I’m working on a message (so far it’s just in my head) for a men’s conference in February. I’ve been asked to speak about “Men and Sex.” Here is the session description:
Men and Sex
Passion. Lust. Desire. Guilt. Powerful. Integrity. Pornography. Purity. Addiction. Discouragement. Shame. Raging. Longing. Helpless. Hopeless. Pressure. Secrecy. Dangerous. Scared. Lonely. Hopeful. This session is for every man who wants to be the same person in private as he is in public . . . who wants to be the same on Friday and Saturday as he is on Sunday.
Wrestling in my heart and mind about this enormous issue. Feeling fear as I imagine myself standing in front of a room full guys and opening my mouth on the subject. My strength will be my willingness to talk about my own life and to identify the elephants in the room. My weakness will be . . . well, the likelihood that much of what is in my heart and mind won’t make it into coherent words that come out of my mouth.

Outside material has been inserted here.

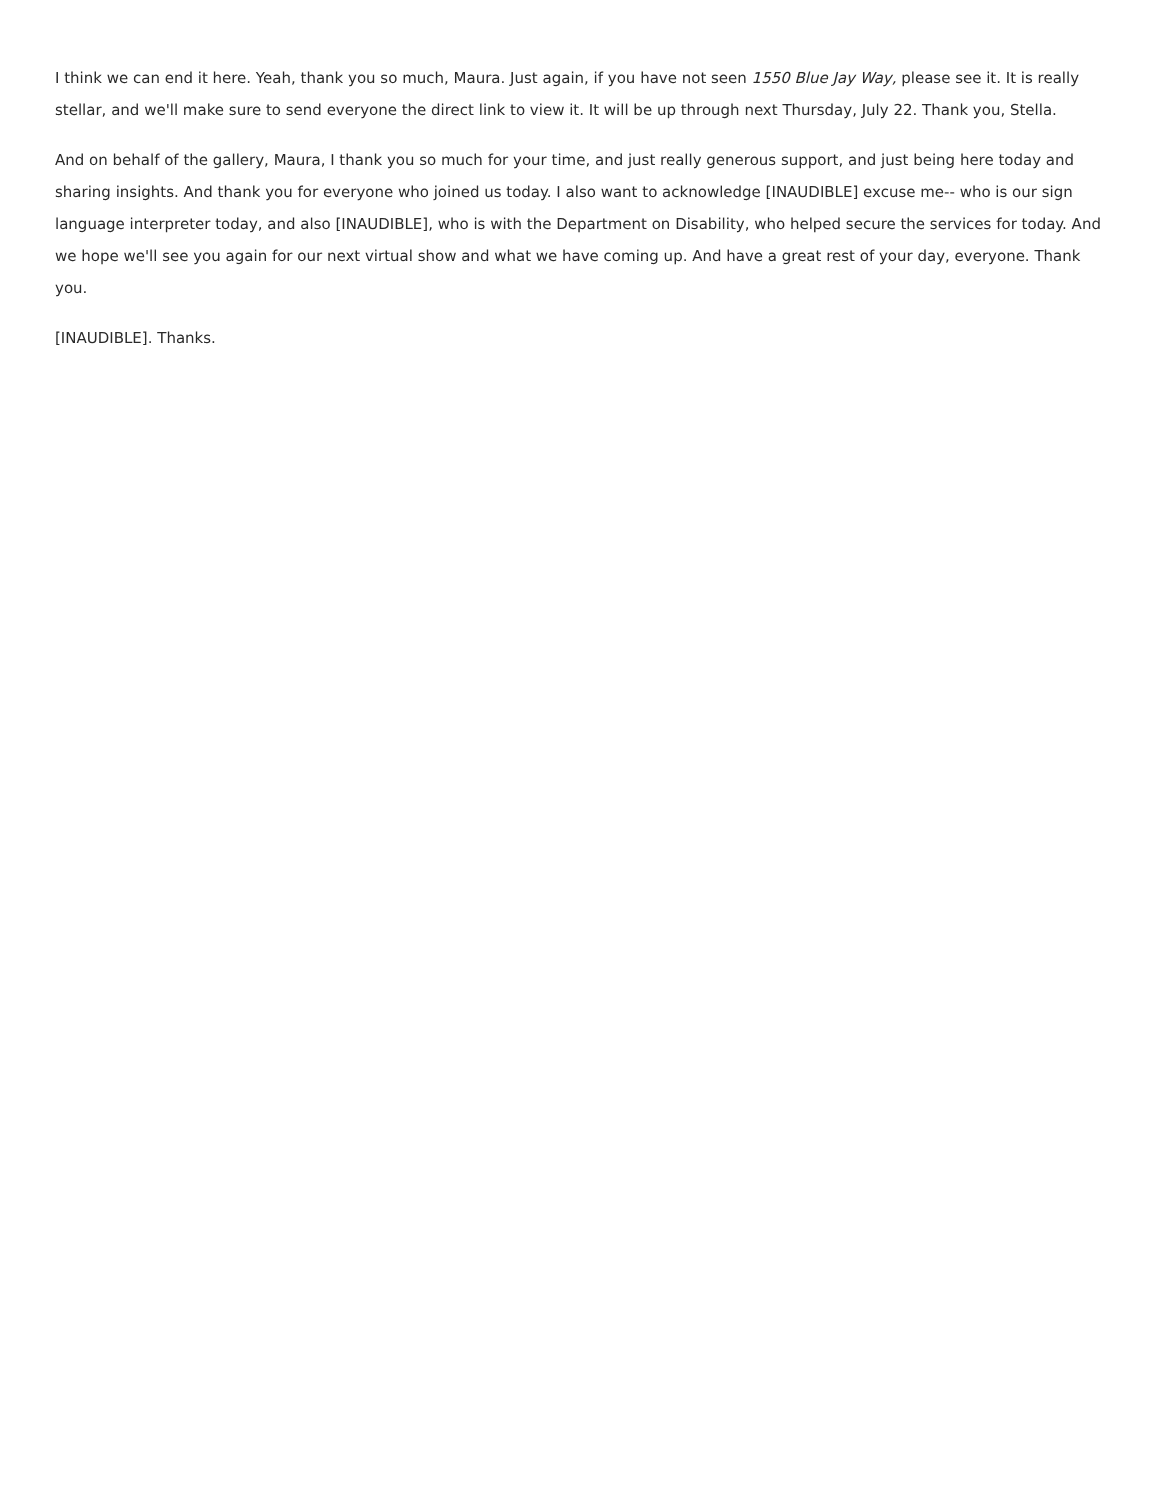I think we can end it here. Yeah, thank you so much, Maura. Just again, if you have not seen 1550 Blue Jay Way, please see it. It is really stellar, and we'll make sure to send everyone the direct link to view it. It will be up through next Thursday, July 22. Thank you, Stella.
And on behalf of the gallery, Maura, I thank you so much for your time, and just really generous support, and just being here today and sharing insights. And thank you for everyone who joined us today. I also want to acknowledge [INAUDIBLE] excuse me-- who is our sign language interpreter today, and also [INAUDIBLE], who is with the Department on Disability, who helped secure the services for today. And we hope we'll see you again for our next virtual show and what we have coming up. And have a great rest of your day, everyone. Thank you.
[INAUDIBLE]. Thanks.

I don’t want to talk about this the tired way I’ve always heard it discussed. I feel anger when I read most of what is written about this subject and more anger when I hear people speak about it. The approaches are mostly external and shaming. Threatening and defeating. Full of self-will and light on surrender. Full of religious jargon and light on the admission of just how tangled up we all are when it comes to our sexuality. Whereas I believe the journey out of shackles of any sexual struggle and/or an ongoing healthy sexuality begins with honesty (me with me, me with you, me with God), I have seen few Christian settings (only two in my lifetime – neither of which was in a church) where honesty and vulnerability were met with the empathy, grace, and hope that would invite that kind of honesty and self-disclosure.
Where am I? Glad I said yes to addressing this topic because I’m "wanting" for the men who will be there . . . as "wanting" as I am for me because I’ll be there too and I believe God has something He wants for me in this. But I’m also wondering why I didn’t choose a home run topic I could deliver in my sleep and not need to feel fear (and trust God for) these next several weeks. I’ve already told them they cannot record the message.